At Wellesley College, Hillary Clinton Compares Trump to Nixon

The former Secretary of State took a not-so-subtle jab at the president.

Former Secretary of State Hillary Clinton delivered the commencement address at her alma mater Wellesley College Friday afternoon, and used the occasion to compare President Donald Trump to Richard Nixon, without ever mentioning the former’s name.

Clinton, who lost to Trump in last November’s presidential election despite winning the popular vote by nearly 3 million, drew parallels between the current political situation and the one she found herself in upon graduating from Wellesley in 1969.

“We were asking urgent questions about whether women, people of color, religion minorities, immigrants would ever be treated with dignity and respect,” Clinton said. “And by the way, we were furious about the past presidential election of a man whose presidency would eventually end in disgrace with his impeachment for obstruction of justice, after firing the person running the investigation into him at the Department of Justice.”

The comparison received hearty applause from the Wellesley grads. “But here’s what I want you to know. We got through that tumultuous time. And once again, we began to thrive as our society changed laws and opened the circle of opportunity and rights wider and wider for more Americans,” Clinton said.

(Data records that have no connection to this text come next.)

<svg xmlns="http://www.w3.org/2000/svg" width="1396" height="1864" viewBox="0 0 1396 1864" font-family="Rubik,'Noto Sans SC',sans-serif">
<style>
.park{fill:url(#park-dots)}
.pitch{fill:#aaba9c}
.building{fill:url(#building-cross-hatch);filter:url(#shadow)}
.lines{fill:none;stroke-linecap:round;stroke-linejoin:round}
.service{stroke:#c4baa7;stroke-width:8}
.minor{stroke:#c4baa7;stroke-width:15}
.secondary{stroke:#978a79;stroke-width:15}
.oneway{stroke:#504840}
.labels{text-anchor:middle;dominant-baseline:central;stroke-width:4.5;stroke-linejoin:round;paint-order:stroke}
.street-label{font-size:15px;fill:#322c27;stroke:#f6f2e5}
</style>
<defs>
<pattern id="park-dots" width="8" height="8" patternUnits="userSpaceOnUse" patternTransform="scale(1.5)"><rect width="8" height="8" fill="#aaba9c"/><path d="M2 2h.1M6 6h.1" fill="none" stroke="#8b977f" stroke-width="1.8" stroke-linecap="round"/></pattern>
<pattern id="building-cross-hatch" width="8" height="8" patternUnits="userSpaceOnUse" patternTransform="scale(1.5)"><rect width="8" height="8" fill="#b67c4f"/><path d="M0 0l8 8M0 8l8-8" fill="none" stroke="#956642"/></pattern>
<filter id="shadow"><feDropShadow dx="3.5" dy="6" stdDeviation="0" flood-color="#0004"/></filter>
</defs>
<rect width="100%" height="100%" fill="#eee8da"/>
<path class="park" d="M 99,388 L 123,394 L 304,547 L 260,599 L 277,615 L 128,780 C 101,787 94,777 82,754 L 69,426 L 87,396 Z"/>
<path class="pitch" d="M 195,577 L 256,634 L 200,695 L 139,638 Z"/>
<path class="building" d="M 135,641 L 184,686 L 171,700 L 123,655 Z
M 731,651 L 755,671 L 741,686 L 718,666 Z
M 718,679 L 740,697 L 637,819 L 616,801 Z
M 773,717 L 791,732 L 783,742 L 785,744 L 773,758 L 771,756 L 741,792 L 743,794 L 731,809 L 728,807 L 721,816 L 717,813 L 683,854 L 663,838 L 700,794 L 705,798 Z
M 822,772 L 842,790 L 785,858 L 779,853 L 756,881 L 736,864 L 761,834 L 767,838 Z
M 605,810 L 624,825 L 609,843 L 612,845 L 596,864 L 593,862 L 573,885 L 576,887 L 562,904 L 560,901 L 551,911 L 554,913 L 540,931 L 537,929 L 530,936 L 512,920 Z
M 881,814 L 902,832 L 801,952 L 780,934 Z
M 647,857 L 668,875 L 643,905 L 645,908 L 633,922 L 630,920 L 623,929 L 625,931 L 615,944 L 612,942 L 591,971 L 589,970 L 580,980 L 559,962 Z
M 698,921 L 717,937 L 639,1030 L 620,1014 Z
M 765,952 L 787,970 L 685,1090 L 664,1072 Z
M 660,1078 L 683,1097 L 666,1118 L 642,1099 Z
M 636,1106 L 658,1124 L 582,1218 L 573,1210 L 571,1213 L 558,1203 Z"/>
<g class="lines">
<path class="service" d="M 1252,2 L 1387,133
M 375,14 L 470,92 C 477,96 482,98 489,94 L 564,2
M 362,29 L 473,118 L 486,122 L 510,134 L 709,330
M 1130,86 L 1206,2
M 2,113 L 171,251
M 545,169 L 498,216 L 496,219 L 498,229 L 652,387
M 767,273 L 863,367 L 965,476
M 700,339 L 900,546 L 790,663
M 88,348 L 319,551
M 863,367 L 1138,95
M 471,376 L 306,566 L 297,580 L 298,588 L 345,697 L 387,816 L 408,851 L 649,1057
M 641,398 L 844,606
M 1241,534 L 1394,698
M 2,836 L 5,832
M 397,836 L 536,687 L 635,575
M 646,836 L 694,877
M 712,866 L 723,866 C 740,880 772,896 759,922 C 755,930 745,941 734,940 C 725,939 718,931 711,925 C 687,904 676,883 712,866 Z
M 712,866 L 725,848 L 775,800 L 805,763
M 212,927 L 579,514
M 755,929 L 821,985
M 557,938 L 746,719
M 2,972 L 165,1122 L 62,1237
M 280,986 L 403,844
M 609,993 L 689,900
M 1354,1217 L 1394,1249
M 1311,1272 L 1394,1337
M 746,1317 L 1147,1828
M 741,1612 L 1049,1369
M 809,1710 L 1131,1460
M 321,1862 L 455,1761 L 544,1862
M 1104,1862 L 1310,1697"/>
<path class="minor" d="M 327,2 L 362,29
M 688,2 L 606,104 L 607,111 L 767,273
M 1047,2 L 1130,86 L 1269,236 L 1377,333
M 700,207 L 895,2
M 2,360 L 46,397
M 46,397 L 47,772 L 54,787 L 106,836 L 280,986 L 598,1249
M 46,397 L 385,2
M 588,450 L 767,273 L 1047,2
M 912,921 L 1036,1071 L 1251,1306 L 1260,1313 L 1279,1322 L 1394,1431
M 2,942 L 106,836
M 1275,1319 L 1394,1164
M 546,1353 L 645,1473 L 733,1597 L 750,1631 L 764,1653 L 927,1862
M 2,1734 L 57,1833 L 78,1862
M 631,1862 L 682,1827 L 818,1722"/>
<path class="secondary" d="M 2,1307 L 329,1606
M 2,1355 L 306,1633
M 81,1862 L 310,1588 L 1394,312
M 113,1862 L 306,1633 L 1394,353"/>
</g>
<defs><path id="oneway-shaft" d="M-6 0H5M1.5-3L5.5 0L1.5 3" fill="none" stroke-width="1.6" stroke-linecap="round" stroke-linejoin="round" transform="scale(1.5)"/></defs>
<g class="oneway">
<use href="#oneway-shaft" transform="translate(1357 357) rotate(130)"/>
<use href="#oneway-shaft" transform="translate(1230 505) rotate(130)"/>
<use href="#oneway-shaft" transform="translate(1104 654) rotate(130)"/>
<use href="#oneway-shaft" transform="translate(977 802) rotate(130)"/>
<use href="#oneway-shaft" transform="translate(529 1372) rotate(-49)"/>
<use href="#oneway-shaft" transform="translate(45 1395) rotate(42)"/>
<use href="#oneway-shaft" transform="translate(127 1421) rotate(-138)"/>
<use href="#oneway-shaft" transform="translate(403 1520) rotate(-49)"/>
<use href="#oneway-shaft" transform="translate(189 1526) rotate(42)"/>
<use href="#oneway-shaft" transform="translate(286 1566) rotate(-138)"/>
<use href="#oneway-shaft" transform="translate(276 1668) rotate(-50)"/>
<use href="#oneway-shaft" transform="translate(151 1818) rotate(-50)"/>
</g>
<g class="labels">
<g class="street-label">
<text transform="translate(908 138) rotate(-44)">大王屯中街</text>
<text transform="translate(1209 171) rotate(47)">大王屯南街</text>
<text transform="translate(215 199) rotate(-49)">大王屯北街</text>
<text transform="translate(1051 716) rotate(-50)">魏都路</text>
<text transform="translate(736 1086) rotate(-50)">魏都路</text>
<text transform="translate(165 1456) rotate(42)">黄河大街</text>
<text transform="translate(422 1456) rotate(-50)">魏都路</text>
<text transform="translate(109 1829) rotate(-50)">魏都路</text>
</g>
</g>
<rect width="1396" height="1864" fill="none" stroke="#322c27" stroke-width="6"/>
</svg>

Nixon resigned the presidency in 1974 with two and a half years remaining in his term. Less than a year earlier, Nixon fired Archibald Cox, the special prosecutor tasked with investigating the Watergate scandal. Trump, meanwhile, abruptly dismissed FBI director James Comey, who was investigating the president’s ties to Russia and its tampering in the 2016 campaign.

Other portions of Clinton’s speech were a bit more straightforward in their critique of Trump.

“There is a full-fledged assault on truth and reason,” she said. “Just log on to social media for ten seconds, it will hit you right in the face. People denying science, concocting elaborate hurtful conspiracy theories about child abuse rings operating out of pizza parlors, drumming up rampant fear about undocumented immigrants, Muslims, minorities, the poor…Some are even denying things we see with our own eyes, like the size of crowds. And then defending themselves by talking about quote unquote alternative facts.”